# Task
Exactly the lines from the beginning of the records to the line with "koster vanligvis et sted", both ends included, are to be given again, and pictures are to be left out.

# Excerpted data
⟨

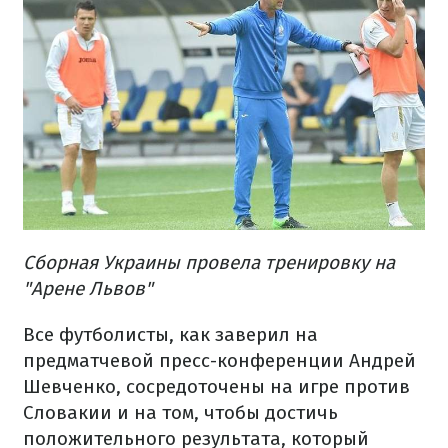
Сборная Украины провела тренировку на
"Арене Львов"
Все футболисты, как заверил на
предматчевой пресс-конференции Андрей
Шевченко, сосредоточены на игре против
Словакии и на том, чтобы достичь
положительного результата, который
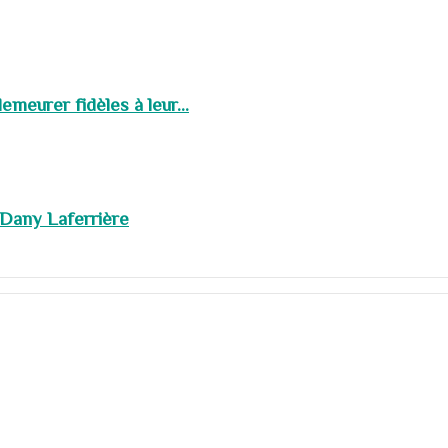
meurer fidèles à leur...
 Dany Laferrière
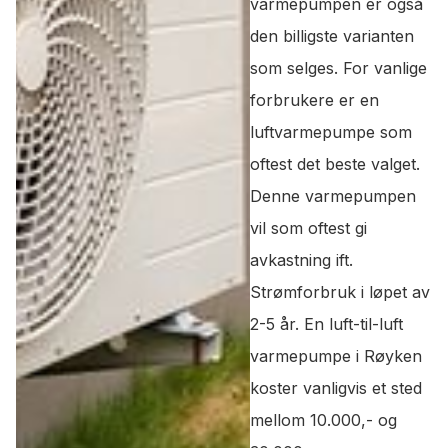
varmepumpen er også
den billigste varianten
som selges. For vanlige
forbrukere er en
luftvarmepumpe som
oftest det beste valget.
Denne varmepumpen
vil som oftest gi
avkastning ift.
Strømforbruk i løpet av
2-5 år. En luft-til-luft
varmepumpe i Røyken
koster vanligvis et sted
mellom 10.000,- og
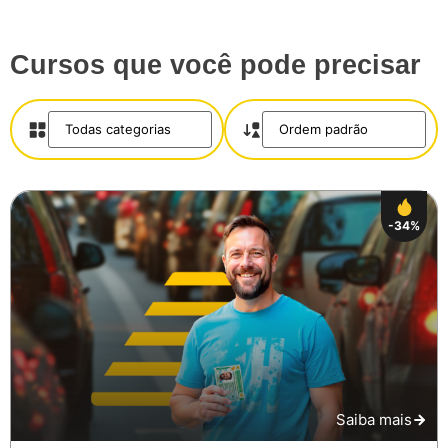
Cursos que você pode precisar
-34%
Saiba mais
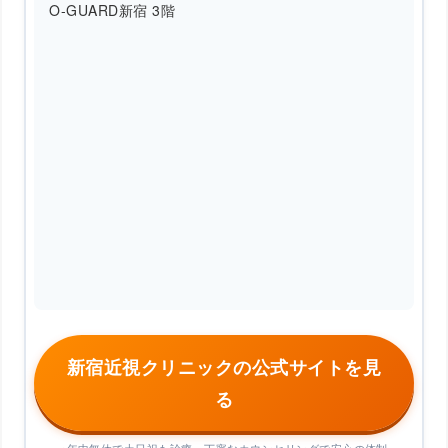
O-GUARD新宿 3階
新宿近視クリニックの公式サイトを見
る
※年中無休で土日祝も診療。丁寧なカウンセリングで安心の体制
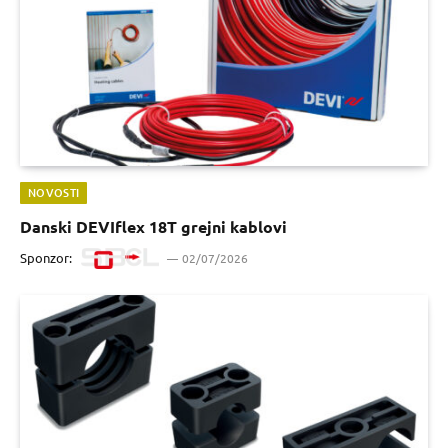
NOVOSTI
Danski DEVIflex 18T grejni kablovi
Sponzor:
02/07/2026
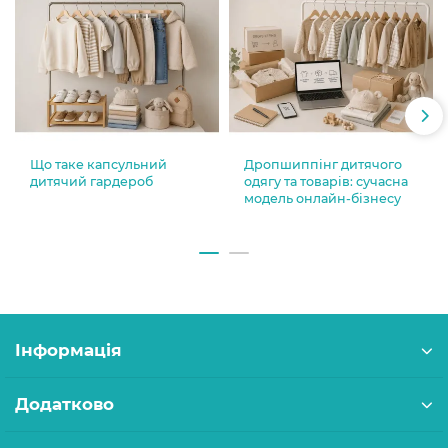
Що таке капсульний
Дропшиппінг дитячого
дитячий гардероб
одягу та товарів: сучасна
модель онлайн-бізнесу
Інформація
Додатково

⟩

# Task response
Сборная Украины провела тренировку на
"Арене Львов"
Все футболисты, как заверил на
предматчевой пресс-конференции Андрей
Шевченко, сосредоточены на игре против
Словакии и на том, чтобы достичь
положительного результата, который
meurer fidèles à leur...
 Dany Laferrière
varmepumpen er også
den billigste varianten
som selges. For vanlige
forbrukere er en
luftvarmepumpe som
oftest det beste valget.
Denne varmepumpen
vil som oftest gi
avkastning ift.
Strømforbruk i løpet av
2-5 år. En luft-til-luft
varmepumpe i Røyken
koster vanligvis et sted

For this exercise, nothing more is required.